Когда я дошла до низа лестницы, он сказал:
— Нам нужно несколько правил.
— Я не следую правилам, — неправда. Я выработала собственный детальный кодекс. — И уж точно не твоим.
— Нашим, — поправил он. — Установленным по обоюдному согласию. Правило номер шесть…
— Каковы правила с первого по пятое? Я сама их устанавливаю? — у меня есть наготове список.
— Мы до них доберёмся. Я лишь подчёркивал, что данное конкретное правило — не самое важное между нами. В следующий раз…
— И конечно же, это ты будешь решать, что самое важное.
— … когда захочешь выпустить пар, просто скажи. У меня в Честере есть полностью оборудованный спортзал для спарринга…
— Седьмой уровень. Боксёрский ринг, каждое оружие, какое только можно вообразить. Я взорвала все твои боксёрские груши. И пистолеты твои тоже забрала. О, и те крутые шипованные кожаные перчатки с потайными лезвиями.
— …где мы можем надеть перчатки и боксировать, маленькая проныра. Наедине.
Я снова начинала злиться. Он видит меня насквозь. Он был прав, и это злило меня ещё сильнее. Упрятывание его в ментальное отделение действительно оставило меня неподготовленной к его возвращению. Теперь он здесь, а я все ещё застряла на кладбище два года назад, с болью и злостью и двумя годами добавочной боли и злости сверху. Мне нужно быстро выпустить это, а физическая активность всегда помогает мне думать.
— Ладно. Пошли сейчас.
— И отказаться от ночи с тобой в этом платье? Ни за что. Сначала мы проведём наше свидание.

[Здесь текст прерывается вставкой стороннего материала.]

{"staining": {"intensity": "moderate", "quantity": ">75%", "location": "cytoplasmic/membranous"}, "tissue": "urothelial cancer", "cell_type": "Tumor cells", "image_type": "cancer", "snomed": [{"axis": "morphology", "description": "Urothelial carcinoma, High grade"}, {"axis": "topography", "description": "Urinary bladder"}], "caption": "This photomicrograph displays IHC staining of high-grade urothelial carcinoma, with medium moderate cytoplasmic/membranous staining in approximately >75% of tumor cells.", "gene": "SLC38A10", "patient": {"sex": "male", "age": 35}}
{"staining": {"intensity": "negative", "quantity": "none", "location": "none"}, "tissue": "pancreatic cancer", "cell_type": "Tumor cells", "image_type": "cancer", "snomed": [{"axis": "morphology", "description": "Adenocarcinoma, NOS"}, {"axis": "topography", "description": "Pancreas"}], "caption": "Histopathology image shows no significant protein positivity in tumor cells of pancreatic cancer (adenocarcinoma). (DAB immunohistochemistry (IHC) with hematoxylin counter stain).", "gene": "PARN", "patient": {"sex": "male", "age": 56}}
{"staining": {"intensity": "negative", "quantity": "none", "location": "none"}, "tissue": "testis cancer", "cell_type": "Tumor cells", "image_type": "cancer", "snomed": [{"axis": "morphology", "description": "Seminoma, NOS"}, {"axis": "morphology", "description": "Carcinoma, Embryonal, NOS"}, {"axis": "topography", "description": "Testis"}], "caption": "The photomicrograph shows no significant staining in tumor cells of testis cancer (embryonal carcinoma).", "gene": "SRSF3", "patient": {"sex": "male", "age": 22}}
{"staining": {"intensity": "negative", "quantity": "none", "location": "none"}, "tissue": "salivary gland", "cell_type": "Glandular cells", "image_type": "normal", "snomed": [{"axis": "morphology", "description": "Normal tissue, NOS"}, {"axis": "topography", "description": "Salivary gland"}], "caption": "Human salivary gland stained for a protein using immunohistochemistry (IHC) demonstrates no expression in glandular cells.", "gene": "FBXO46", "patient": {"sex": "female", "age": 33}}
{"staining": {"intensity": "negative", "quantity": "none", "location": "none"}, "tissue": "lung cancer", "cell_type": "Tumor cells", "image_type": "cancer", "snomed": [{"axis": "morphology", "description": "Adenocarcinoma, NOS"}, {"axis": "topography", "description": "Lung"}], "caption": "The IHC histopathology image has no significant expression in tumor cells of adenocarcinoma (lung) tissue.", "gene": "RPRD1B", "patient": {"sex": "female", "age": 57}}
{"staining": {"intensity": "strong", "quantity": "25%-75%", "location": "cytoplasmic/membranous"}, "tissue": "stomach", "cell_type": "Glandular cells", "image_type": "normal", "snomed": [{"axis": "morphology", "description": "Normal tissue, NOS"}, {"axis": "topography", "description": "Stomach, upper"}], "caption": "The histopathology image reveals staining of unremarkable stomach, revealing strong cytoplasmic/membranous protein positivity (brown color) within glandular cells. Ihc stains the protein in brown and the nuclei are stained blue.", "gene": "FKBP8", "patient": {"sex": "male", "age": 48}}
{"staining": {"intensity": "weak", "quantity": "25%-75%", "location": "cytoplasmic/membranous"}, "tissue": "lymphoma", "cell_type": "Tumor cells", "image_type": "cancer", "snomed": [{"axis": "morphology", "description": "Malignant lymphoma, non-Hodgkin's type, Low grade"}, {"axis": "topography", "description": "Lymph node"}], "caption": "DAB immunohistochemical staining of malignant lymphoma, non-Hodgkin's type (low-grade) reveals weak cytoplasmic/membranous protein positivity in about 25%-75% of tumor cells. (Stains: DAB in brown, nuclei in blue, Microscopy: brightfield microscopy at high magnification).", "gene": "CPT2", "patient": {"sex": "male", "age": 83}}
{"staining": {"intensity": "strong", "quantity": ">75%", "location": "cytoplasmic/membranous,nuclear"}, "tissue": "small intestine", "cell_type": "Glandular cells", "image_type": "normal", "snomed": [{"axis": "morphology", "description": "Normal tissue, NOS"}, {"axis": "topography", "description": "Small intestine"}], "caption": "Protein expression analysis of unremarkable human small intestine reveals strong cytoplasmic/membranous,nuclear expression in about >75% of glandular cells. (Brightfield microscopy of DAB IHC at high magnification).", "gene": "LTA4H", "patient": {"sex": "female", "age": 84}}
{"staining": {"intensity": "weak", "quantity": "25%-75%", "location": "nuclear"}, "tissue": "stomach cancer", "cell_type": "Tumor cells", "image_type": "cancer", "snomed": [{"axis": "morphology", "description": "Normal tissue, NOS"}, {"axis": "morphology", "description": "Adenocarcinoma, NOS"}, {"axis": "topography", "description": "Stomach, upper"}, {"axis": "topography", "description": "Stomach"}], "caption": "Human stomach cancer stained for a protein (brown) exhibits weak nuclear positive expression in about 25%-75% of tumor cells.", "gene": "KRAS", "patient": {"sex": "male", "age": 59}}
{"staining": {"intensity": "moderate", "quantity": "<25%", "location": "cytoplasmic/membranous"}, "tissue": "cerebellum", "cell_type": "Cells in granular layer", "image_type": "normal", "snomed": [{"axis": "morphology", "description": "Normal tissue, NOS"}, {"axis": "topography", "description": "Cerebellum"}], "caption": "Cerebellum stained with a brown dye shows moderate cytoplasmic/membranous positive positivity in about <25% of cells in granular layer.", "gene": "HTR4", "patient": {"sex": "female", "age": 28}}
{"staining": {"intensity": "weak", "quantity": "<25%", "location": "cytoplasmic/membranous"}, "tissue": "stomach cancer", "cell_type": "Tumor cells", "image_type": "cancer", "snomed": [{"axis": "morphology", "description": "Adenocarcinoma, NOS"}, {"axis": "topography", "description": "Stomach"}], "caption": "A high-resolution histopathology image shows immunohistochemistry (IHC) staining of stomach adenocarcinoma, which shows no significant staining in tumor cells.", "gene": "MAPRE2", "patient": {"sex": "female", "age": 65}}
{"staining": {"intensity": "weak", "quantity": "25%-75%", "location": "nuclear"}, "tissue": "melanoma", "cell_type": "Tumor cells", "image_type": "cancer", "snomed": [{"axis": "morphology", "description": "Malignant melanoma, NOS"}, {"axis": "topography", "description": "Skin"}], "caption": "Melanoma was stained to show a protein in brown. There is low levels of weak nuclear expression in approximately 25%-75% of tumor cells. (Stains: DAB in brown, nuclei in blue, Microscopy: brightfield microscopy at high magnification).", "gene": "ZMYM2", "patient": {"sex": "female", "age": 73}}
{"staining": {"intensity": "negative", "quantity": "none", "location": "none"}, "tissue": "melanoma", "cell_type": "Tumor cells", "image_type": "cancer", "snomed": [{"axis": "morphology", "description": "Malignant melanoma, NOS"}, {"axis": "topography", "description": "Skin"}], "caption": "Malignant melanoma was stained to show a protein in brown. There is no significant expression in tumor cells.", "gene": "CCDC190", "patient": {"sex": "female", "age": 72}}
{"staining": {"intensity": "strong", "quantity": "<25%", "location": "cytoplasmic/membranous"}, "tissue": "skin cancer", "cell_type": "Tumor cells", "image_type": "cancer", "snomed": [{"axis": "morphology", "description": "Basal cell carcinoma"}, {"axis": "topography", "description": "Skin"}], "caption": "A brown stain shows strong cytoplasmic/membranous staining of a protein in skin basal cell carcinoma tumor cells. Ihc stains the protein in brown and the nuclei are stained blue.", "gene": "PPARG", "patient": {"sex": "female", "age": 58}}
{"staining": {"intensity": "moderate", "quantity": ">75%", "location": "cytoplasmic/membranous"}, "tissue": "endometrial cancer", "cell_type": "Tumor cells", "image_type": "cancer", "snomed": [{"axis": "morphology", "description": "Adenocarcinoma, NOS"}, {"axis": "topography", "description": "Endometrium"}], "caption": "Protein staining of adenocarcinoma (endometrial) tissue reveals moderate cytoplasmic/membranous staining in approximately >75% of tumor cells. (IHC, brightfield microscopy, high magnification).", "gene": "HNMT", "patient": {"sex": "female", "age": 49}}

— Люди вроде тебя и меня, и я с натяжкой применяю этот термин к тебе, не ходят на свидание. И определение правила: это что-то, чего ты не нарушаешь, и уж точно не нарушаешь сразу же. Очевидно, никто кроме тебя не может взывать к правилам. Типично. Всегда только одному тебе разрешается принимать решения.